The title of the recent article is "Gawd Bless America: UFOs? Psychics? Documentary Debunks the Paranormal". And if you watch the trailer you can see that it is a film made by idiots for idiots. And of course it does not debunk the paranormal since it is not in any way a serious investigation into paranormal phenomena. It's a twenty-something guy and a 68-year-old guy who don't know anything about the subject going around the country, apparently, interviewing "believers" and practitioners on the fringe of such subjects as UFOs, crop circles and psychic phenomena.
What prompted the making of the movie, according to the story, is that the older guy was ticked-off by his experiences: the "money he's spent on psychics, UFO paraphernalia and other paranormal pursuits over the past few decades. He nearly lost his house in the process. Among his purchases: several trips to UFO-friendly Roswell, N.M., nearly a decade's worth of sessions with a personal psychic and even a special helmet that supposedly prevents aliens from reading his mind." Ok, this guy is a gullible moron, but his bad judgement had nothing to do with the paranormal.
(If I sound harsh, I'm just tired of people who are either too lazy or too dumb to find out what paranormal research is really about before they trash and ridicule it. Can you tell?)

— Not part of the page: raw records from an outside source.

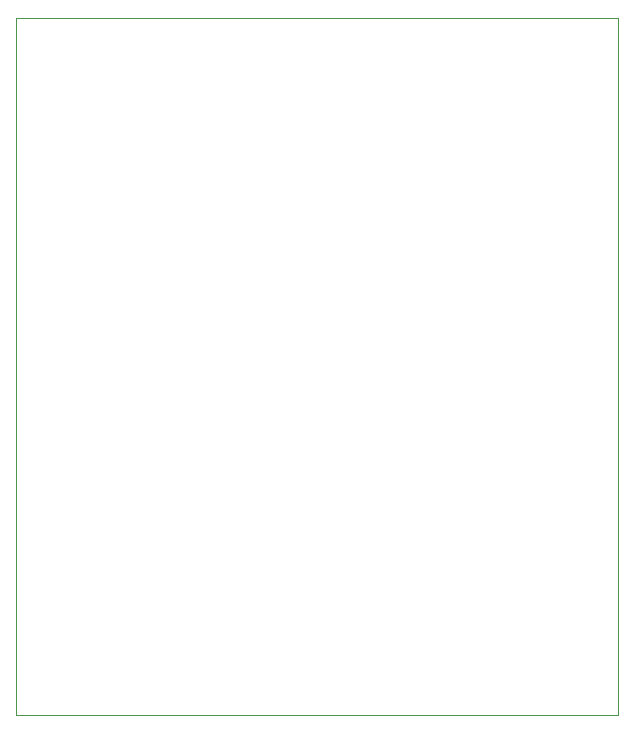
<source format=gbr>
%TF.GenerationSoftware,KiCad,Pcbnew,7.0.2-0*%
%TF.CreationDate,2025-01-08T13:19:12-05:00*%
%TF.ProjectId,plaqchek_sipm_sens,706c6171-6368-4656-9b5f-7369706d5f73,rev?*%
%TF.SameCoordinates,Original*%
%TF.FileFunction,Profile,NP*%
%FSLAX46Y46*%
G04 Gerber Fmt 4.6, Leading zero omitted, Abs format (unit mm)*
G04 Created by KiCad (PCBNEW 7.0.2-0) date 2025-01-08 13:19:12*
%MOMM*%
%LPD*%
G01*
G04 APERTURE LIST*
%TA.AperFunction,Profile*%
%ADD10C,0.100000*%
%TD*%
G04 APERTURE END LIST*
D10*
X151000000Y-57000000D02*
X202000000Y-57000000D01*
X202000000Y-116000000D01*
X151000000Y-116000000D01*
X151000000Y-57000000D01*
M02*

</source>
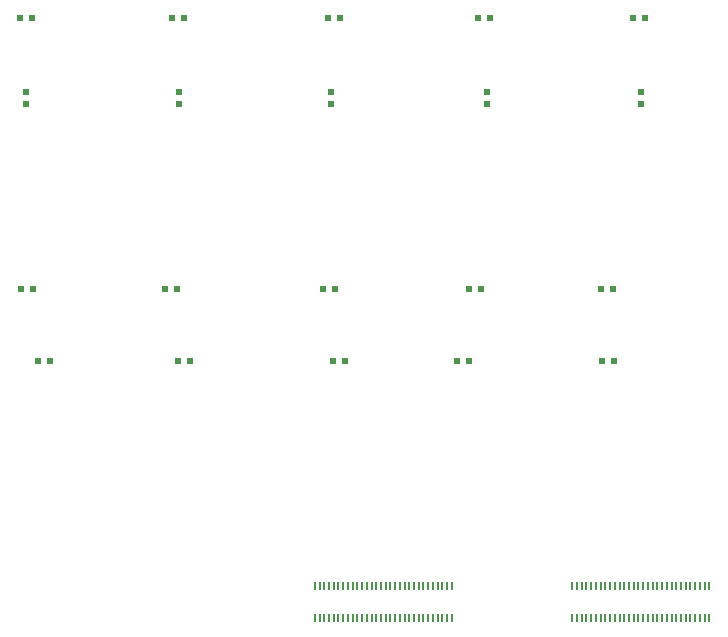
<source format=gbr>
%TF.GenerationSoftware,KiCad,Pcbnew,8.0.1*%
%TF.CreationDate,2024-12-13T12:15:52+05:30*%
%TF.ProjectId,GPIO HAT 1,4750494f-2048-4415-9420-312e6b696361,rev?*%
%TF.SameCoordinates,Original*%
%TF.FileFunction,Paste,Bot*%
%TF.FilePolarity,Positive*%
%FSLAX46Y46*%
G04 Gerber Fmt 4.6, Leading zero omitted, Abs format (unit mm)*
G04 Created by KiCad (PCBNEW 8.0.1) date 2024-12-13 12:15:52*
%MOMM*%
%LPD*%
G01*
G04 APERTURE LIST*
%ADD10R,0.475000X0.500000*%
%ADD11R,0.500000X0.475000*%
%ADD12R,0.230000X0.660000*%
G04 APERTURE END LIST*
D10*
%TO.C,C9*%
X109978000Y-122809000D03*
X111002000Y-122809000D03*
%TD*%
%TO.C,C6*%
X95754000Y-116690000D03*
X96778000Y-116690000D03*
%TD*%
%TO.C,C14*%
X122297000Y-93751400D03*
X123321000Y-93751400D03*
%TD*%
%TO.C,C19*%
X121509600Y-116690000D03*
X122533600Y-116690000D03*
%TD*%
%TO.C,C18*%
X135403400Y-93751400D03*
X136427400Y-93751400D03*
%TD*%
D11*
%TO.C,C4*%
X84023200Y-100046600D03*
X84023200Y-101070600D03*
%TD*%
D10*
%TO.C,C10*%
X109161200Y-116690000D03*
X110185200Y-116690000D03*
%TD*%
%TO.C,C3*%
X83511200Y-93751400D03*
X84535200Y-93751400D03*
%TD*%
%TO.C,C5*%
X96871600Y-122809000D03*
X97895600Y-122809000D03*
%TD*%
%TO.C,C20*%
X132680600Y-116690000D03*
X133704600Y-116690000D03*
%TD*%
%TO.C,C15*%
X121492200Y-122809000D03*
X120468200Y-122809000D03*
%TD*%
%TO.C,C16*%
X133811200Y-122809000D03*
X132787200Y-122809000D03*
%TD*%
%TO.C,C8*%
X96363600Y-93751400D03*
X97387600Y-93751400D03*
%TD*%
%TO.C,C1*%
X85004800Y-122809000D03*
X86028800Y-122809000D03*
%TD*%
D12*
%TO.C,J21*%
X108460000Y-144565000D03*
X108860000Y-144565000D03*
X109260000Y-144565000D03*
X109660000Y-144565000D03*
X110060000Y-144565000D03*
X110460000Y-144565000D03*
X110860000Y-144565000D03*
X111260000Y-144565000D03*
X111660000Y-144565000D03*
X112060000Y-144565000D03*
X112460000Y-144565000D03*
X112860000Y-144565000D03*
X113260000Y-144565000D03*
X113660000Y-144565000D03*
X114060000Y-144565000D03*
X114460000Y-144565000D03*
X114860000Y-144565000D03*
X115260000Y-144565000D03*
X115660000Y-144565000D03*
X116060000Y-144565000D03*
X116460000Y-144565000D03*
X116860000Y-144565000D03*
X117260000Y-144565000D03*
X117660000Y-144565000D03*
X118060000Y-144565000D03*
X118460000Y-144565000D03*
X118860000Y-144565000D03*
X119260000Y-144565000D03*
X119660000Y-144565000D03*
X120060000Y-144565000D03*
X120060000Y-141855000D03*
X119660000Y-141855000D03*
X119260000Y-141855000D03*
X118860000Y-141855000D03*
X118460000Y-141855000D03*
X118060000Y-141855000D03*
X117660000Y-141855000D03*
X117260000Y-141855000D03*
X116860000Y-141855000D03*
X116460000Y-141855000D03*
X116060000Y-141855000D03*
X115660000Y-141855000D03*
X115260000Y-141855000D03*
X114860000Y-141855000D03*
X114460000Y-141855000D03*
X114060000Y-141855000D03*
X113660000Y-141855000D03*
X113260000Y-141855000D03*
X112860000Y-141855000D03*
X112460000Y-141855000D03*
X112060000Y-141855000D03*
X111660000Y-141855000D03*
X111260000Y-141855000D03*
X110860000Y-141855000D03*
X110460000Y-141855000D03*
X110060000Y-141855000D03*
X109660000Y-141855000D03*
X109260000Y-141855000D03*
X108860000Y-141855000D03*
X108460000Y-141855000D03*
%TD*%
D11*
%TO.C,C11*%
X109824600Y-100046600D03*
X109824600Y-101070600D03*
%TD*%
D10*
%TO.C,C2*%
X83582400Y-116740800D03*
X84606400Y-116740800D03*
%TD*%
D12*
%TO.C,J22*%
X141860000Y-141855000D03*
X141460000Y-141855000D03*
X141060000Y-141855000D03*
X140660000Y-141855000D03*
X140260000Y-141855000D03*
X139860000Y-141855000D03*
X139460000Y-141855000D03*
X139060000Y-141855000D03*
X138660000Y-141855000D03*
X138260000Y-141855000D03*
X137860000Y-141855000D03*
X137460000Y-141855000D03*
X137060000Y-141855000D03*
X136660000Y-141855000D03*
X136260000Y-141855000D03*
X135860000Y-141855000D03*
X135460000Y-141855000D03*
X135060000Y-141855000D03*
X134660000Y-141855000D03*
X134260000Y-141855000D03*
X133860000Y-141855000D03*
X133460000Y-141855000D03*
X133060000Y-141855000D03*
X132660000Y-141855000D03*
X132260000Y-141855000D03*
X131860000Y-141855000D03*
X131460000Y-141855000D03*
X131060000Y-141855000D03*
X130660000Y-141855000D03*
X130260000Y-141855000D03*
X130260000Y-144565000D03*
X130660000Y-144565000D03*
X131060000Y-144565000D03*
X131460000Y-144565000D03*
X131860000Y-144565000D03*
X132260000Y-144565000D03*
X132660000Y-144565000D03*
X133060000Y-144565000D03*
X133460000Y-144565000D03*
X133860000Y-144565000D03*
X134260000Y-144565000D03*
X134660000Y-144565000D03*
X135060000Y-144565000D03*
X135460000Y-144565000D03*
X135860000Y-144565000D03*
X136260000Y-144565000D03*
X136660000Y-144565000D03*
X137060000Y-144565000D03*
X137460000Y-144565000D03*
X137860000Y-144565000D03*
X138260000Y-144565000D03*
X138660000Y-144565000D03*
X139060000Y-144565000D03*
X139460000Y-144565000D03*
X139860000Y-144565000D03*
X140260000Y-144565000D03*
X140660000Y-144565000D03*
X141060000Y-144565000D03*
X141460000Y-144565000D03*
X141860000Y-144565000D03*
%TD*%
D11*
%TO.C,C7*%
X96926400Y-100046600D03*
X96926400Y-101070600D03*
%TD*%
D10*
%TO.C,C12*%
X109597000Y-93751400D03*
X110621000Y-93751400D03*
%TD*%
D11*
%TO.C,C13*%
X123012200Y-100046600D03*
X123012200Y-101070600D03*
%TD*%
%TO.C,C17*%
X136042400Y-100046600D03*
X136042400Y-101070600D03*
%TD*%
M02*

</source>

The article says they interviewed "experts" on alien abductions, ghost hunting and crop circles. Well, if they referred to themselves as "experts," then the filmmakers are talking to the wrong people. There are no experts in this field, only people who do research and investigations to try to understand the phenomena.

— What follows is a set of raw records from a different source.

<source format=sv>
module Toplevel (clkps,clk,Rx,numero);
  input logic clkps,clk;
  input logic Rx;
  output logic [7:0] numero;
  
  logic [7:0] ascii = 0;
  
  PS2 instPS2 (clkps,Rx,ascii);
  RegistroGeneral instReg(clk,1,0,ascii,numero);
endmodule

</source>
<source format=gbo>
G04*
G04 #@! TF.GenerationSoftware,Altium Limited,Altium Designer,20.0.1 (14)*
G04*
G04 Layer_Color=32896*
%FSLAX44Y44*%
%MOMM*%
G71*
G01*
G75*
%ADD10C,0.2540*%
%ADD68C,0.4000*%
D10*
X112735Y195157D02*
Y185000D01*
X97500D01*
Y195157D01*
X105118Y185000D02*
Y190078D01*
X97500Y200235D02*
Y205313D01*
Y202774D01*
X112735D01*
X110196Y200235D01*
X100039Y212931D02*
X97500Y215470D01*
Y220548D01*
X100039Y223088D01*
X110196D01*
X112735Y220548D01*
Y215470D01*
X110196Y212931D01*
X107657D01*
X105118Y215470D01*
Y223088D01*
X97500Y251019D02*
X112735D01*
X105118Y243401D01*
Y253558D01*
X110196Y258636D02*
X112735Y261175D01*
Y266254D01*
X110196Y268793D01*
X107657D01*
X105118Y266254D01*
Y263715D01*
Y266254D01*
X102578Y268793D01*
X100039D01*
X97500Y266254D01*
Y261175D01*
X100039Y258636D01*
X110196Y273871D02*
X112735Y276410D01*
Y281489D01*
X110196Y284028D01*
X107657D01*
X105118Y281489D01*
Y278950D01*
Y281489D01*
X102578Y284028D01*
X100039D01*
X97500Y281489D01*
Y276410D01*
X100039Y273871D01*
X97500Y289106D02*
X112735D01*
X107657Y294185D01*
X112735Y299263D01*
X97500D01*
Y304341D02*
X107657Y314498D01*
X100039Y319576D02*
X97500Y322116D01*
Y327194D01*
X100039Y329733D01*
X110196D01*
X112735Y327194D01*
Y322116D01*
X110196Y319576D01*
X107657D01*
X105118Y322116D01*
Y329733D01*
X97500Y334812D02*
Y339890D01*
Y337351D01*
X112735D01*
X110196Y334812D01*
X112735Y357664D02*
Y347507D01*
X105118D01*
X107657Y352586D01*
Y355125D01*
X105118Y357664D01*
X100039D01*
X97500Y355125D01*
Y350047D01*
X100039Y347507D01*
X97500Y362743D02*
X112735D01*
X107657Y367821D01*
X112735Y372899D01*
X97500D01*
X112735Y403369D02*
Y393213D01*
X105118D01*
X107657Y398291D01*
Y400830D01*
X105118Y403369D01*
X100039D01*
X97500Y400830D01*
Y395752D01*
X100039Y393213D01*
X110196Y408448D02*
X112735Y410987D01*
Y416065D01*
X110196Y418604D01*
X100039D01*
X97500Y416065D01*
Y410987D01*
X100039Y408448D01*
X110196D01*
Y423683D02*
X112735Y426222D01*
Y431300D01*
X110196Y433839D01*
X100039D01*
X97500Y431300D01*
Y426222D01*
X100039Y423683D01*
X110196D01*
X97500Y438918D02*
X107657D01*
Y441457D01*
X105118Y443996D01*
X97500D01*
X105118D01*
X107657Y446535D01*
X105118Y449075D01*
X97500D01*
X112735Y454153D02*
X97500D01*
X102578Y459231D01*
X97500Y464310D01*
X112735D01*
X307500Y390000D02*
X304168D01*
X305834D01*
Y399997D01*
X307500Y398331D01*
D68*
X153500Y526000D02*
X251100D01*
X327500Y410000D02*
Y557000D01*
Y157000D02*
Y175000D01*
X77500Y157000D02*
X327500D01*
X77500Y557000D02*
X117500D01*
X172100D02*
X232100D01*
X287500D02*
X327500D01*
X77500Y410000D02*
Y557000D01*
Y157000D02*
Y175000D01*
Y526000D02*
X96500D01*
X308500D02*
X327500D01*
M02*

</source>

The film doesn't come out until March, but it's obvious from the article and the movie trailer that they had no intention of actually investigating the paranormal. In fact, you can't even call what they do debunking; it's just an exercise in silliness and sophomoric "humor" at the expense of goofy people who believe weird things. With their mission to "uncover quacks," the article says they "hit five states in 15 days, punking a crop circle expert, a psychic, a so-called 'UFO summoner' and others along the way."
Wow - great investigation. Great debunking. Saying that uncovering quacks in this field debunks the paranormal is like saying uncovering quacks in the field of medicine debunks the entire medical profession. You can find people on the far edge or lunatic fringe of virtually every subject or field of study who have a lot of crazy beliefs, but that doesn't mean the subject itself is ridiculous.
Did they talk to Stanton Friedman, Richard Dolan or numerous other people who have made a serious study of the UFO phenomenon? No, they talked to a guy who said he could summon UFOs at will. Yeah, that's what UFOlogy is all about, guys. Boy, you sure blew that one out of the water. How foolish.
Did they talk to Budd Hopkins who has made a serious exploration of people who believe they have been abducted by aliens? No, they "met a self-proclaimed human-alien hybrid who said he couldn't die. After the man claimed that his mother had been artificially inseminated by aliens, he went on to demonstrate that he could hold on to electric cords and get shocked without harm."
In other words, they had no intention of really exploring the paranormal, they just wanted to go after a few easy targets for a few cheap laughs. It doesn't take a genius or a person with good filmmaking skills to do that. It's rather easy to find kooks and poke fun at them, but it neither proves nor disproves anything. We could just as easily ridicule inept documentary filmmakers and then declare that all documentaries are worthless.